Militairen Dutchbat in problemen
Door een onzer redacteuren
DEN HAAG, 24 AUG. Militairen van Dutchbat
die in 1995 de val van de moslim-enclave Srebrenica meemaakten, hebben
twee keer zo vaak last van posttraumatische stress-stoornissen als hun
collega's bij andere vredesmissies. Het is gebruikelijk dat vijf procent
van uitgezonden militairen zich bij Defensie meldt voor nazorg. Bij de
Dutchbatters in Srebrenica is dat tien procent.

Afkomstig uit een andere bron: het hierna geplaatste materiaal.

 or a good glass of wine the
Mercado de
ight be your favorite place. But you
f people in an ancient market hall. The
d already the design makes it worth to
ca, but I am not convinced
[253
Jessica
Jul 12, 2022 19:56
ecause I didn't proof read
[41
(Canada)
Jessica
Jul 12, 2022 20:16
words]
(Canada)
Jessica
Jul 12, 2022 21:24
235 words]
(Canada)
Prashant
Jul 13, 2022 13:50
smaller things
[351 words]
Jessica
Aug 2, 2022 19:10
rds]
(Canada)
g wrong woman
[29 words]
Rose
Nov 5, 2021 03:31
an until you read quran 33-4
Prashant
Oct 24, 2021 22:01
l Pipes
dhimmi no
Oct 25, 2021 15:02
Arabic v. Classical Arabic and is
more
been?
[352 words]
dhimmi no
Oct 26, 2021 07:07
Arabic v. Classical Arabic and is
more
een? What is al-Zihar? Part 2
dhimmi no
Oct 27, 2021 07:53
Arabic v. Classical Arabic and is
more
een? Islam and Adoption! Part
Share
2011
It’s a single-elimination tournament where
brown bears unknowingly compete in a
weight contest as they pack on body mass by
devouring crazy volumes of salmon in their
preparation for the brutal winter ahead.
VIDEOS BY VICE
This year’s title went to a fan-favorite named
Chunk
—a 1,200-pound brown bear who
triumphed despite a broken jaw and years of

De cijfers zijn afkomstig van de afdeling individuele hulpverlening van
de landmacht. De afdeling bood de afgelopen drie jaar psychische hulp
aan negentig van de achthonderd militairen die met Dutchbat in
Bosnië waren. Vermoedelijk hebben veel meer Dutchbatters psychische
hulp gezocht bij reguliere instanties. Er waren zeshonderd Dutchbatters
in Srebrenica van januari 1995 tot half juli 1995. Ze maakten de
Servische verovering van de enclave mee. Tweehonderd Dutchbatters zaten
elders, vlakbij Tuzla.
De klachten bestaan onder meer uit herbeleving in de vorm van zich
opdringende herinneringen, nachtmerries of flash-backs,
slaapstoornissen, concentratieproblemen en prikkelbaarheid.

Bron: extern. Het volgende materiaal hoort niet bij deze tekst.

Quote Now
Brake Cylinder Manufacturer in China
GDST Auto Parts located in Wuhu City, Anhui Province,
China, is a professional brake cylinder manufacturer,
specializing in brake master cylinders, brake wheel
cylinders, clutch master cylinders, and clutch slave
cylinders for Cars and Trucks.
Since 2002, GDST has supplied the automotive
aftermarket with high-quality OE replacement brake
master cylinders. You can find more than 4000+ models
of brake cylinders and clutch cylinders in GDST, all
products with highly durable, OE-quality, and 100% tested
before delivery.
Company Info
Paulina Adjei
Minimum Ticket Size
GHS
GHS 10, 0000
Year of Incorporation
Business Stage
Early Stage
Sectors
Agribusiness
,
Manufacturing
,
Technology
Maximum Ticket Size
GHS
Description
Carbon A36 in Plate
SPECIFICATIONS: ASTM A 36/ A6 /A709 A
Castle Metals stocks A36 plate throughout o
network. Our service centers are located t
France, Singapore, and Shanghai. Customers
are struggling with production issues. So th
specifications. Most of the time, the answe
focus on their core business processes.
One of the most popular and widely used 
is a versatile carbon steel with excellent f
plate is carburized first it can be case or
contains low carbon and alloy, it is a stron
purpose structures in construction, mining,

Volgens kolonel W. Martens, legerpsycholoog en hoofd van de afdeling
individuele hulpverlening, kampen de Srebrenica-gangers vaker met
problemen, omdat zij meer schokkende dingen meemaakten dan andere
'vredesmilitairen'.
Volgens Martens speelt de (negatieve) publiciteit rond de val van
Srebrenica ook een rol. ,,De Dutchbatters waren alleen in Srebrenica.

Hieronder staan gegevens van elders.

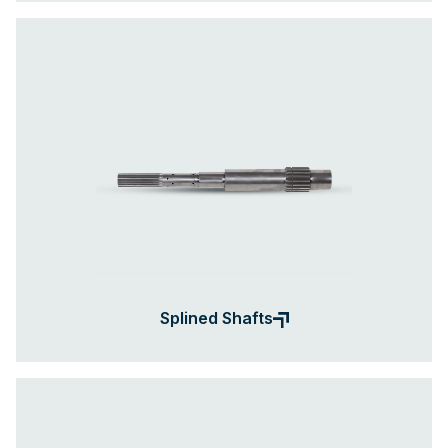
Splined Shafts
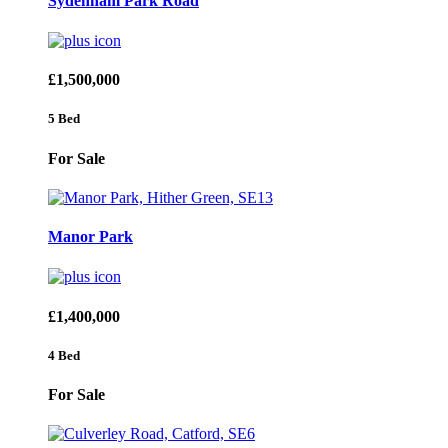
Sydenham Park Road
£1,500,000
5 Bed
For Sale
Manor Park
£1,400,000
4 Bed
For Sale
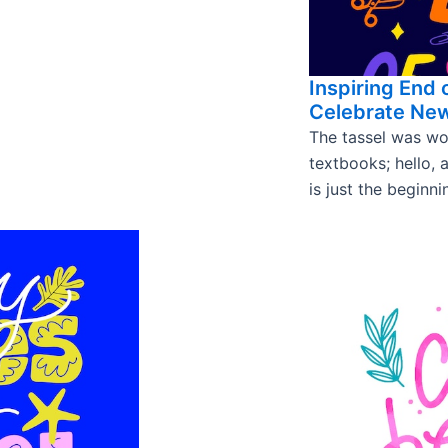
Inspiring End 
Celebrate Ne
The tassel was wo
textbooks; hello, 
is just the beginni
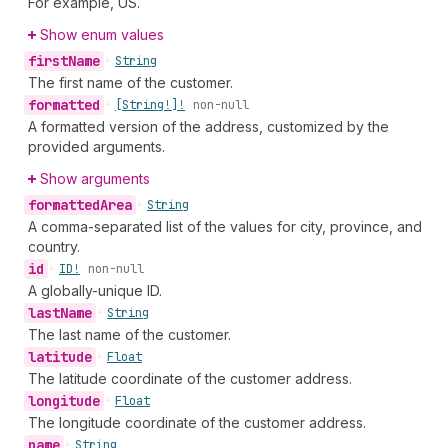
For example, US.
Show enum values
first
Name
•
String
The first name of the customer.
formatted
•
[String!]!
non-null
A formatted version of the address, customized by the
provided arguments.
Show arguments
formatted
Area
•
String
A comma-separated list of the values for city, province, and
country.
id
•
ID!
non-null
A globally-unique ID.
last
Name
•
String
The last name of the customer.
latitude
•
Float
The latitude coordinate of the customer address.
longitude
•
Float
The longitude coordinate of the customer address.
name
•
String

Media en de buitenwereld trokken hun verhalen in twijfel. Zij voelden
zichzelf al geen helden, maar werden achteraf helemaal miskend.''
Martens wijst erop dat de gegevens over nazorg en behandeling beperkt
zijn. Slechts eenderde van de betrokken Dutchbatters reageerde op de
vragenlijst die Defensie hun negen maanden na terugkeer toestuurde.